Hoooooweeeweeeweeeweee [Mexican screech]. That was hello in Illegal. How the fuck we feeling Austin? Yeah, man, I heard that ICE is detaining Latinos that look illegal, man. That's why I tell everybody that I'm a trans, you know? Not the guy that chops her dick off the guy that's really good at Rubik's cubing. You know what I mean? Yeah. I'm a trans Asian man. I think I'll be the most annoying person to the port on a flight. Like, oh man, I know I don't have any rights, but can I at least get the window seat and an extra foil blanket? I wanna go back into my country looking like an illegal Pop-Tart. You know, my dad, he was a veteran in El Salvador. He hated communism. I hated communism and fuck communism. I can't even share an appetizer. He used to tell me how he would torture communists. Right? Apparently he used to tie them up naked, throw cold water at them and slap their feet afterwards so they can get pneumonia and die. And I'm like, damn, dad, that's kinda gay. If you do that shit to me, I'm gonna cum.

KT #687

Oct 15, 2024 - Highlight #--

1 clip

I had to stop driving Uber Eats.

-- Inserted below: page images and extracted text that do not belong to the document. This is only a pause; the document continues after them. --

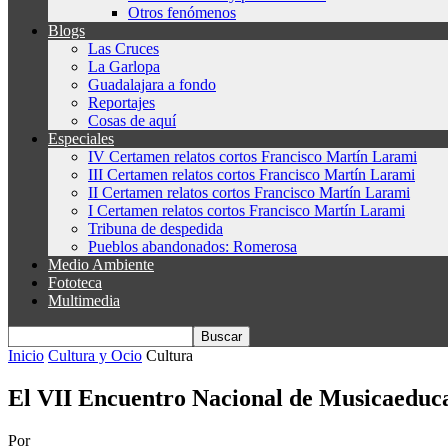
Otros fenómenos
Blogs
Las Cruces
La Garlopa
Guadalajara a fondo
Reportajes
Cosas de aquí
Especiales
IV Certamen relatos cortos Francisco Martín Larami
III Certamen relatos cortos Francisco Martín Larami
II Certamen relatos cortos Francisco Martín Larami
I Certamen relatos cortos Francisco Martín Larami
Tribuna de despedida
Pueblos abandonados: Romerosa
Medio Ambiente
Fototeca
Multimedia
Inicio
Cultura y Ocio
Cultura
El VII Encuentro Nacional de Musicaeduca s
Por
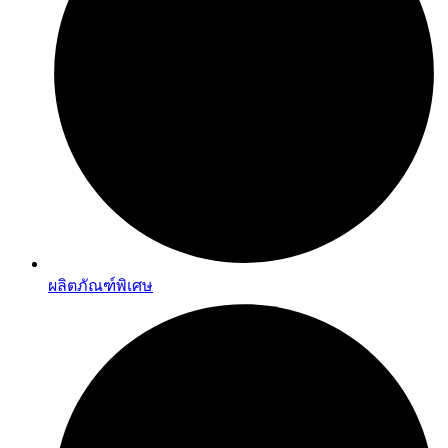
ผลิตภัณฑ์พิเศษ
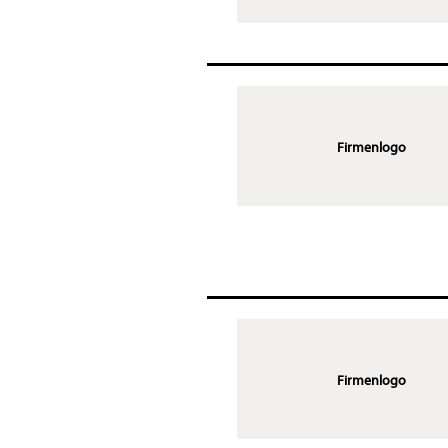
Firmenlogo
Firmenlogo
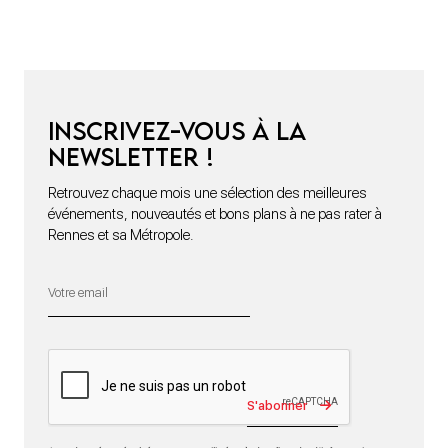
Inscrivez-vous à la
newsletter !
Retrouvez chaque mois une sélection des meilleures
événements, nouveautés et bons plans à ne pas rater à
Rennes et sa Métropole.
S'abonner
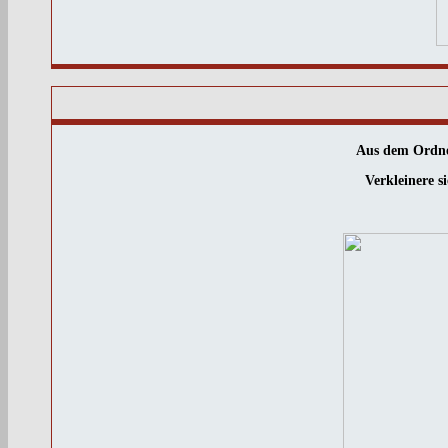
Aus dem Ordner
Verkleinere si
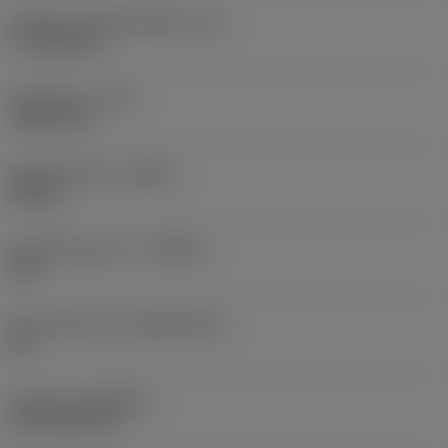
Effectieve snijkantlengte
(LE)
17,7439 mm
Hoekradius
(RE)
1,5875 mm
Spoedrichting
(HAND)
Neutral
Hardmetaalsoort
(GRADE)
235
Basismateriaal
(SUBSTRATE)
HC
Coating
(COATING)
CVD TiCN+TiN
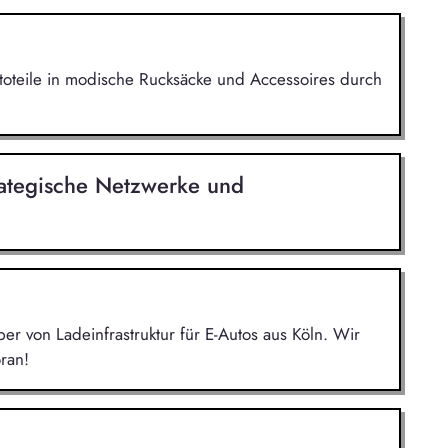
utoteile in modische Rucksäcke und Accessoires durch
ategische Netzwerke und
r von Ladeinfrastruktur für E-Autos aus Köln. Wir
ran!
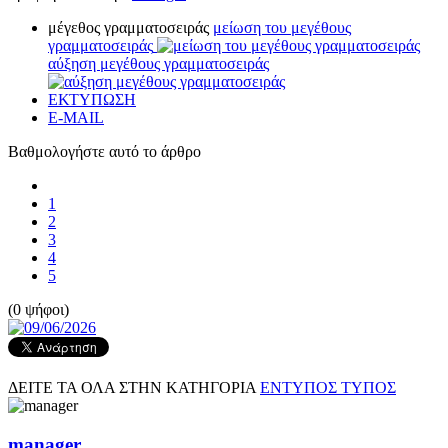
μέγεθος γραμματοσειράς
μείωση του μεγέθους
γραμματοσειράς
αύξηση μεγέθους γραμματοσειράς
ΕΚΤΥΠΩΣΗ
E-MAIL
Βαθμολογήστε αυτό το άρθρο
1
2
3
4
5
(0 ψήφοι)
ΔΕΙΤΕ ΤΑ ΟΛΑ ΣΤΗΝ ΚΑΤΗΓΟΡΙΑ
ΕΝΤΥΠΟΣ ΤΥΠΟΣ
manager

Because I started abusing my own supply. Hence the weight gain. And if I'm you're Uber Eats driver and I've been dropping off McDonalds at your chitty college campus and you're only tipping 86 cents. I'm sorry bro, but Imma put my dick in your fish sandwich. At that point that ain't tartar sauce that's tres leches now. You wonder why the McDonalds taste so good this week, where's the recipe coming from? Oh it's cumming. Its coming from south of the border ya bitch. But yeah man this how I knew I got fat form Uber Eats, because my girlfriend spontaneously started sucking my titties in the bedroom bro. Big guys anybody else get their titties sucked dude? Man dude she started sucking my titties so good bro, ladies I understand now... I was trying so hard not to moan. And then she really started sucking and I turned into a little farm animal [bahs like a sheep]. And I've never cum so much in my life bro.